Tätigkeit: selbstständiger Atom-Physiker

Typ: erst Weltverbesserer, dann Mad Scientist

Ausbildung: Doktor der Nuklearphysik und Biochemie

Soft Skills: Durchsetzungsvermögen und analytisches Denken

Größte Errungenschaft: Entwicklung neurosensitiver Tentakel

Schwächen: Größenwahn, Machtbessenheit, aber wenn die Tentakel erstmal weg sind, ein Mensch wie jeder andere

Wäre im wahren Leben: Bei Einnahme entsprechender Psychopharmaka ein ebenso begnadeter wie charmanter Wissenschaftler. Könnte es in einem auf Exzellenz gegründeten Unternehmen bis ganz nach oben schaffen.


Alter: 170

Tätigkeit: CEO des Lieferdienstes "Planet Express" und Professor an der Mars University

Typ: Mad Scientist

Ausbildung: machte 14 Jahre lang den Master und habilitierte mit 59

Soft Skills: neugierig und kreativ

Größte Errungenschaft: Schwarze-Energie-Antrieb - bewegt nicht das Raumschiff, sondern den Raum drumherum

Schwächen: senil, verwirrt, amoralisch, kaltblütig, verheizt Angestellte mit den Worten "good news, everyone"
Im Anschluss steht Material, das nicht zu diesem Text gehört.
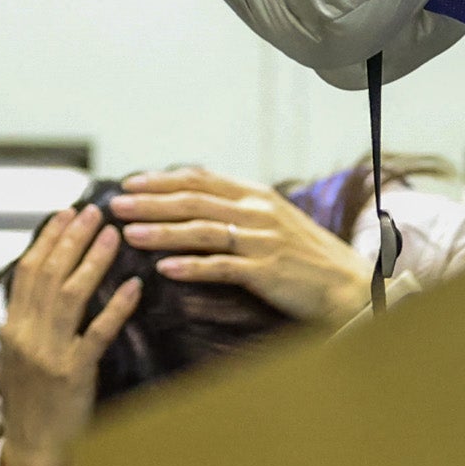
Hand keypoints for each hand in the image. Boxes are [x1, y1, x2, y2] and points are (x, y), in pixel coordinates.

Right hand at [0, 204, 140, 465]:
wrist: (33, 449)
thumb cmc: (29, 405)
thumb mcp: (15, 361)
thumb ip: (21, 328)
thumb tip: (24, 299)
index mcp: (12, 329)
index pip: (27, 272)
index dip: (47, 239)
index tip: (65, 213)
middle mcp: (26, 336)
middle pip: (48, 274)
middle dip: (71, 238)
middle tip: (94, 211)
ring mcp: (49, 354)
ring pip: (70, 295)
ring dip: (92, 261)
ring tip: (112, 235)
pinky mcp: (74, 374)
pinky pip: (98, 332)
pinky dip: (117, 306)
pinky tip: (134, 286)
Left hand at [110, 168, 372, 322]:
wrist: (349, 285)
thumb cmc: (309, 257)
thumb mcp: (275, 221)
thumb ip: (240, 210)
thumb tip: (200, 203)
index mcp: (257, 196)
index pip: (201, 179)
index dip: (162, 180)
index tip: (131, 182)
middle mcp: (257, 212)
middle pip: (193, 201)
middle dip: (149, 203)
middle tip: (115, 205)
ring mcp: (262, 241)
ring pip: (201, 231)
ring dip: (160, 232)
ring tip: (128, 235)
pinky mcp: (267, 272)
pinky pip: (221, 267)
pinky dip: (191, 267)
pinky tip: (163, 270)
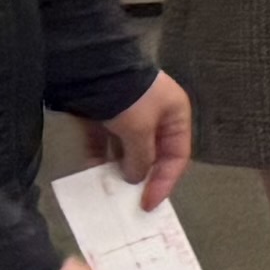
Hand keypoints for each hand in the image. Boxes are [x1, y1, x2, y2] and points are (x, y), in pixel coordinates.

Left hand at [79, 74, 194, 209]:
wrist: (91, 67)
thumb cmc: (129, 97)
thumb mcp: (140, 129)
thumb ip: (142, 158)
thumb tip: (135, 178)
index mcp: (175, 114)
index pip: (177, 156)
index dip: (165, 181)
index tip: (149, 203)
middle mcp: (154, 116)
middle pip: (152, 155)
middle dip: (141, 178)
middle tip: (130, 202)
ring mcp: (126, 116)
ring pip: (126, 151)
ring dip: (118, 171)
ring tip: (109, 192)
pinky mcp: (102, 116)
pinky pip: (103, 144)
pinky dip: (99, 159)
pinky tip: (92, 175)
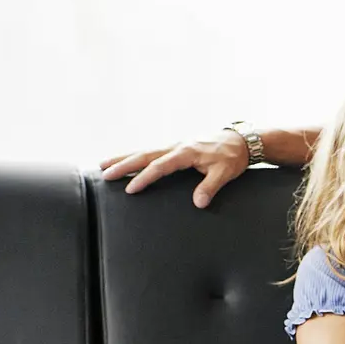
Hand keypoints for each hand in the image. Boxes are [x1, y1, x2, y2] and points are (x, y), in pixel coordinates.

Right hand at [100, 132, 249, 207]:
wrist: (241, 140)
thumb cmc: (233, 157)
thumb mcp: (225, 173)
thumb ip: (210, 187)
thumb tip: (198, 203)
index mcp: (186, 152)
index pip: (160, 166)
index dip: (144, 178)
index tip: (129, 189)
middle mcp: (177, 146)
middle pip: (145, 155)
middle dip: (123, 164)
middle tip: (104, 174)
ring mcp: (175, 145)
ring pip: (145, 151)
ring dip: (124, 158)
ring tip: (103, 165)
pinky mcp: (176, 147)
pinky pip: (152, 151)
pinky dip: (136, 156)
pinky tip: (126, 161)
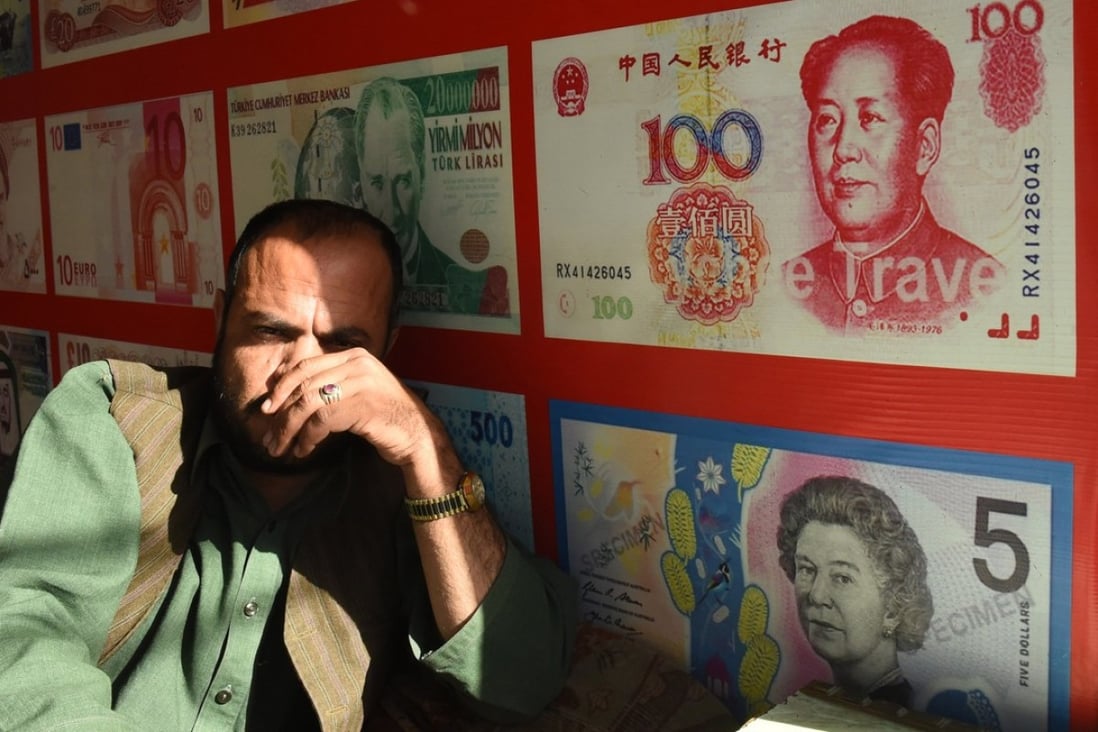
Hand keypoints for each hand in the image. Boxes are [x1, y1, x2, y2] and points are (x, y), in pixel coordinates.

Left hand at [259, 347, 440, 469]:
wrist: (418, 434)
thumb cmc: (385, 416)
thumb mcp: (358, 391)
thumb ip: (331, 384)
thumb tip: (287, 389)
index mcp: (354, 356)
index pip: (307, 365)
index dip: (283, 386)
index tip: (268, 408)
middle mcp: (357, 364)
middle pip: (304, 384)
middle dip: (281, 412)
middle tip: (269, 435)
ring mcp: (361, 383)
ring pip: (309, 403)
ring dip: (289, 429)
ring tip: (281, 448)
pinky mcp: (363, 405)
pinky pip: (322, 420)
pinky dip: (308, 438)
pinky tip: (304, 450)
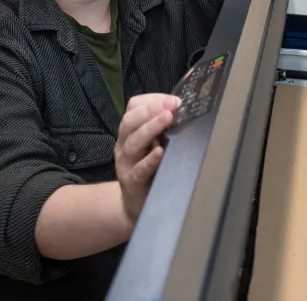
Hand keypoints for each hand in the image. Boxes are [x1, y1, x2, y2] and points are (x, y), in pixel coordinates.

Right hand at [114, 93, 180, 223]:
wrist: (134, 206)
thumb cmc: (147, 171)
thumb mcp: (150, 146)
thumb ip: (161, 129)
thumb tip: (182, 110)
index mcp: (129, 132)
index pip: (133, 107)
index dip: (152, 100)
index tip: (173, 100)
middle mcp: (124, 145)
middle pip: (130, 121)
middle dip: (150, 110)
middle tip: (170, 106)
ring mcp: (126, 164)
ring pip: (134, 142)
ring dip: (150, 128)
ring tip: (167, 118)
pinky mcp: (133, 183)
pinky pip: (140, 169)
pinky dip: (150, 160)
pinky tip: (160, 152)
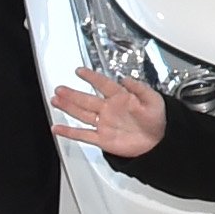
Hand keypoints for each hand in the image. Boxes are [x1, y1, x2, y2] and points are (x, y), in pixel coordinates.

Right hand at [48, 69, 169, 158]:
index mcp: (122, 98)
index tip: (80, 71)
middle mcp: (109, 109)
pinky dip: (69, 132)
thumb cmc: (158, 120)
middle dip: (72, 94)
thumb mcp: (154, 100)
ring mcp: (104, 124)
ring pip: (82, 114)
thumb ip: (140, 89)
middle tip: (60, 88)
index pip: (103, 84)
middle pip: (86, 99)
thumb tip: (126, 79)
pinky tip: (57, 128)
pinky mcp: (102, 139)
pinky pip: (83, 134)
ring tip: (55, 100)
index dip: (91, 77)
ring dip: (68, 107)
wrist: (159, 142)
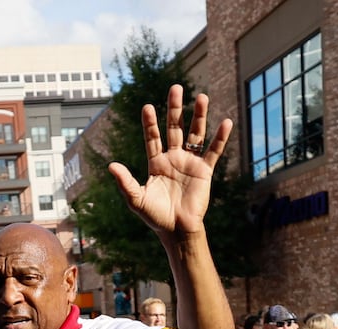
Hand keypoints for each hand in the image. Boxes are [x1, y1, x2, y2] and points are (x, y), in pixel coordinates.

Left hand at [108, 86, 231, 237]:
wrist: (177, 231)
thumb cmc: (155, 217)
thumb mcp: (136, 199)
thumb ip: (125, 182)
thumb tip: (111, 165)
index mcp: (156, 163)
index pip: (152, 137)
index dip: (150, 123)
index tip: (147, 107)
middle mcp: (173, 159)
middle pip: (174, 128)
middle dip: (175, 109)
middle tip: (175, 89)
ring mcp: (190, 163)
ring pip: (195, 134)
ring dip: (198, 116)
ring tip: (201, 96)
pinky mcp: (205, 171)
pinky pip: (213, 151)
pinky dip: (220, 138)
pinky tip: (225, 122)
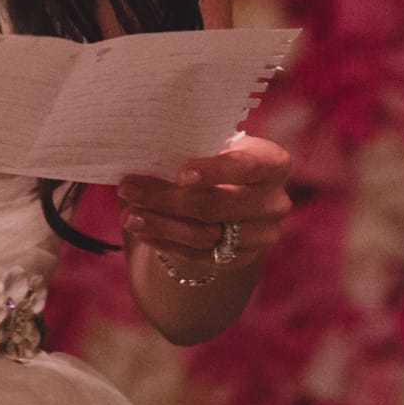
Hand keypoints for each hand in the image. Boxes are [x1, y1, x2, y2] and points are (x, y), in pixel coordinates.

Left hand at [117, 133, 292, 270]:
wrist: (227, 190)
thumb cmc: (212, 156)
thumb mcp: (207, 146)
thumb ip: (185, 150)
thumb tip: (140, 157)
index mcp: (272, 163)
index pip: (247, 166)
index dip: (215, 171)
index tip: (180, 173)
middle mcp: (274, 201)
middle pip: (219, 205)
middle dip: (168, 198)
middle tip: (129, 190)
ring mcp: (262, 234)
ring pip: (206, 234)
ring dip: (162, 225)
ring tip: (129, 216)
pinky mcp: (242, 258)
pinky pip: (200, 255)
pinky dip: (167, 243)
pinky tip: (142, 232)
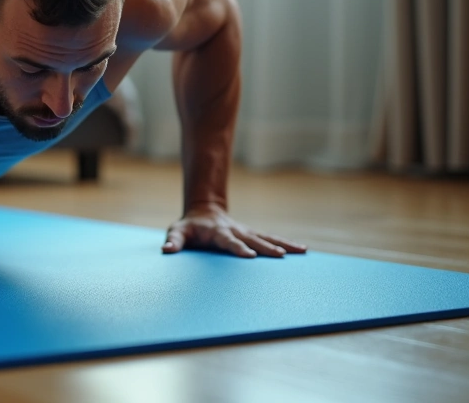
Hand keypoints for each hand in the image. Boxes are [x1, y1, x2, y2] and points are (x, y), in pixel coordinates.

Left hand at [162, 204, 307, 257]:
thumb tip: (166, 250)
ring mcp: (246, 232)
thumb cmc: (189, 227)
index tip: (249, 255)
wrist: (204, 212)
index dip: (237, 248)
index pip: (228, 241)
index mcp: (217, 232)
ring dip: (283, 244)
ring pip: (267, 237)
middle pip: (252, 239)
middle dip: (266, 247)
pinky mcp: (253, 234)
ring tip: (301, 251)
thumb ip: (173, 241)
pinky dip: (286, 243)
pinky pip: (271, 238)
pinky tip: (302, 249)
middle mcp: (235, 231)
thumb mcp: (178, 232)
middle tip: (281, 255)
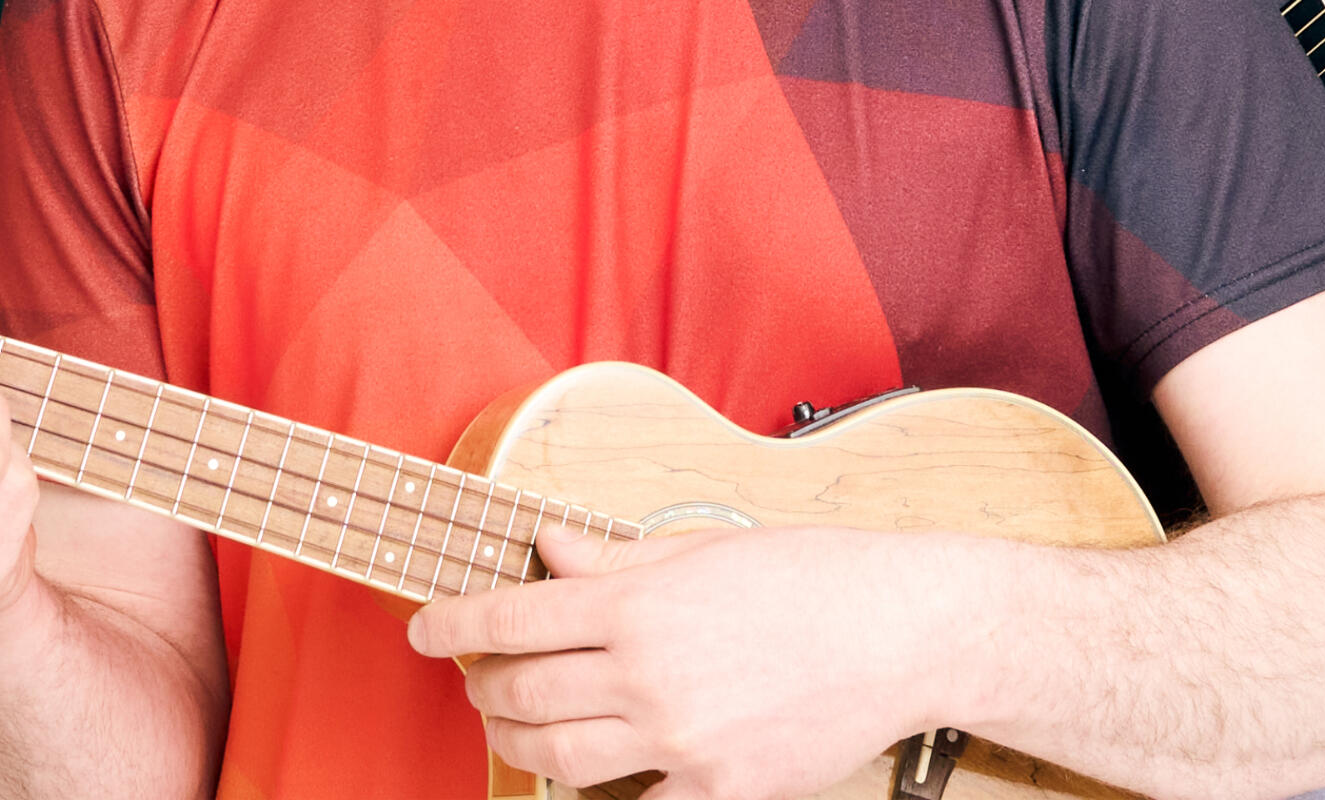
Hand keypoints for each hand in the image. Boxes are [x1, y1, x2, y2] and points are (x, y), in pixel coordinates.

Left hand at [408, 521, 956, 799]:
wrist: (902, 635)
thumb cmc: (813, 577)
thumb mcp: (705, 548)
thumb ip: (615, 558)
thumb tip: (547, 549)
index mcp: (638, 605)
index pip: (513, 618)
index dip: (453, 625)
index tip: (422, 630)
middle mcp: (647, 677)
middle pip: (521, 694)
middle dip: (481, 685)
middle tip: (476, 675)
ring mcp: (679, 744)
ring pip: (555, 758)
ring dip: (516, 740)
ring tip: (514, 722)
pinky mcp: (716, 791)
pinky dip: (600, 788)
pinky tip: (593, 768)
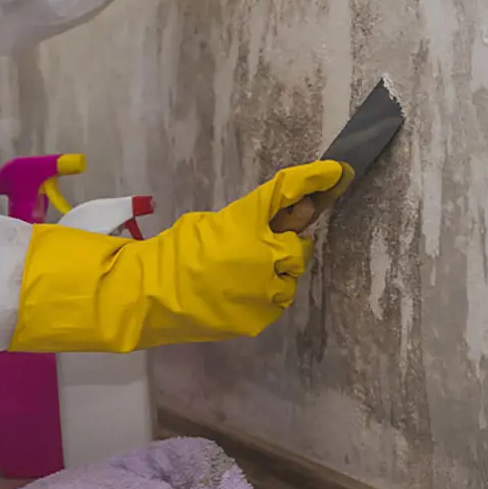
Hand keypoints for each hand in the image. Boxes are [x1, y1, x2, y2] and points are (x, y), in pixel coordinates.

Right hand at [11, 160, 349, 353]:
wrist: (150, 297)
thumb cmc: (174, 253)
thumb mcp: (210, 222)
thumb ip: (248, 221)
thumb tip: (277, 221)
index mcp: (246, 222)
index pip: (287, 192)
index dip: (314, 179)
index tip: (336, 172)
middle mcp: (264, 253)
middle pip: (298, 245)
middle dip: (286, 244)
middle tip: (266, 247)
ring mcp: (265, 289)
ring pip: (290, 277)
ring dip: (277, 272)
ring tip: (246, 276)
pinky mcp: (262, 316)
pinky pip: (276, 301)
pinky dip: (266, 296)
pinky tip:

Wäre im wahren Leben: Am Kernforschungszentrum CERN beschäftigt, alles andere wäre nicht urgewaltig genug. Schließlich stand die Welt durch seine Erfindungen schon öfters am Rande des Untergangs. Auch der Large Hadron Colider am CERN sollte nach Lesart der Physik-Auguren die Welt bei Inbetriebnahme in ein schwarzes Loch stürzen. Steht aber noch alles. Bis Farnsworth käme.